在上述第一种实施形态的手性化合物的检测系统中,还可以具有这样的技术特征,还包括:数据分析装置,具有:第一谱图存储部,用于存储多个第一标准谱图,该第一标准谱 图是采用光谱仪以及第一基底材料对手性化合物的标准品分别进行检测而得到的光谱图;第二谱图存储部,用于存储多个第二标准谱图,该第二标准谱图是采用光谱仪以及第二基底材料对手性化合物的标准品分别进行检测而得到的光谱图;谱图匹配部,用于根据第一检测谱图从第一谱图存储部中匹配出对应的第一标准谱图作为第一匹配谱图,以及根据第二检测谱图从第二谱图存储部中匹配出对应的第二标准谱图作为第二匹配谱图;以及谱图分析部,用于根据第一检测谱图及第一匹配谱图对待测样品进行定性定量分析,并根据第二检测谱图及第二匹配谱图对待测样品进行对映体含量比例分析。
发明作用与效果
根据本发明提供的手性化合物的检测系统,由于采用具有手性特质的材料作为基底材料与光谱仪配合使用,该具有手性特质的材料能够对手性化合物的不同对映体产生不同强度的相互作用,因此,通过光谱仪对这种作用效果进行检测即可得出对映体的含量比例从而实现手性化合物的检测。与现有技术中的手性化合物检测系统相比,本发明的检测系统具有操作简单、结果准确等优点。
附图说明
图1为本发明实施例一的检测系统的构成示意图;
图2是采用本发明实施例一的检测系统对R-柠檬烯和S-柠檬烯混合的样品进行检测的拉曼光谱图;
图3是采用本发明实施例一的检测系统对R-柠檬烯和S-柠檬烯的混合物进行检测得到的特征峰强度与手性分子含量百分比的线性拟合图;
图4是采用本发明实施例一的检测系统对L-环己基甘氨酸和D-环己基甘氨酸的混合物进行检测得到的特征光谱图;
图5是采用本发明实施例一的检测系统对L-环己基甘氨酸和D-环己基甘氨酸的混合物进行特征光谱检测得到的特征峰强度与手性对映体含量百分比的线性拟合图;
图6是本发明实施例三的采用花形纳米氧化钛粉末作为基底材料的检测系统对相同浓度的N-乙酰-L-半胱氨酸和N-乙酰-D-半胱氨酸分别进行检测得到的特征光谱图;
图7是本发明实施例三的采用扇形纳米银粉末作为基底材料的检测系统对相同浓度的N-乙酰-L-半胱氨酸和N-乙酰-D-半胱氨酸分别进行检测得到的特征光谱图;
图8是本发明实施例四的检测系统的构成示意图。
具体实施方式
以下结合附图来说明本发明的具体实施方式。
<实施例一>
图1为本发明实施例一的检测系统的构成示意图。
如图1所示,本实施例的检测系统100包括基底材料10、光谱仪20以及数据分析装置30。其中,基底材料10为具有手性特质的材料。

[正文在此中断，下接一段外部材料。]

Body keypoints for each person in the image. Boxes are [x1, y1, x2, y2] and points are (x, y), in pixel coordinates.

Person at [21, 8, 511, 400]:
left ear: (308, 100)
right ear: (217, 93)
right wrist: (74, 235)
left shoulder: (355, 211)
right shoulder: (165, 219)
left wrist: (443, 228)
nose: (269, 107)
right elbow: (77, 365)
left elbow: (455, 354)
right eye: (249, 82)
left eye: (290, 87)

具体地,基底材料10为金纳米螺旋纤维阵列,该金纳米螺旋纤维阵列具有这样的特点:1)金是一种金属类的等离子体共振材料,其在拉曼光谱检测过程中作为基底材料时能够对样品的拉曼信号进行增强;2)金纳米螺旋纤维阵列是一种经由生长方法形成在硅基板上的膜材料,由多根整齐排列的单股金螺旋纤维构成,该螺旋纤维结构是一种单手性结构,相应地,这种金纳米螺旋纤维阵列是具有手性特质的材料。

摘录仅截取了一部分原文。